📄 pe.txt

📁 全面揭示PE文件的核心机密!彻底揭开PE结构的面纱!
💻 TXT
📖 第 1 页 / 共 5 页
字号:

First, we have 32 bits of 'Characteristics' that are unused and normally
0. Then there is a 32-bit-'TimeDateStamp', which presumably should give
the time the table was created in the time_t-format; alas, it is not
always valid (some linkers set it to 0). Then we have 2 16-bit-words of
version-info ('MajorVersion' and 'MinorVersion'), and these, too, are
often enough set to 0.

The next thing is 32 bits of 'Name'; this is an RVA to the DLL name as a
0-terminated ASCII string. (The name is necessary in case the DLL file is
renamed - see "binding" at the import directory.)
Then, we have got a 32-bit-'Base'. We'll come to that in a moment.

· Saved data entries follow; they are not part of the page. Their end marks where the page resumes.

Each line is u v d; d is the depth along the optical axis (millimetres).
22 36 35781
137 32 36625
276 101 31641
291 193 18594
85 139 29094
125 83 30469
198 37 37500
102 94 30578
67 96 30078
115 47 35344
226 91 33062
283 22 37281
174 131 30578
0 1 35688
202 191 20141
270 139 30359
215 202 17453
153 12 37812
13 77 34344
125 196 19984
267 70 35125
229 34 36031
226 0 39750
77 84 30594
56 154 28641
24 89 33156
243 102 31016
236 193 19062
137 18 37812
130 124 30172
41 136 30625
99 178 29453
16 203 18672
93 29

The next 32-bit-value is the total number of exported items
('NumberOfFunctions'). In addition to their ordinal number, items may be
exported by one or several names. and the next 32-bit-number is the
total number of exported names ('NumberOfNames').
In most cases, each exported item will have exactly one corresponding
name and it will be used by that name, but an item may have several
associated names (it is then accessible by each of them), or it may have
no name, in which case it is only accessible by its ordinal number. The
use of unnamed exports (purely by ordinal) is discouraged, because all
versions of the exporting DLL would have to use the same ordinal
numbering, which is a maintainance problem.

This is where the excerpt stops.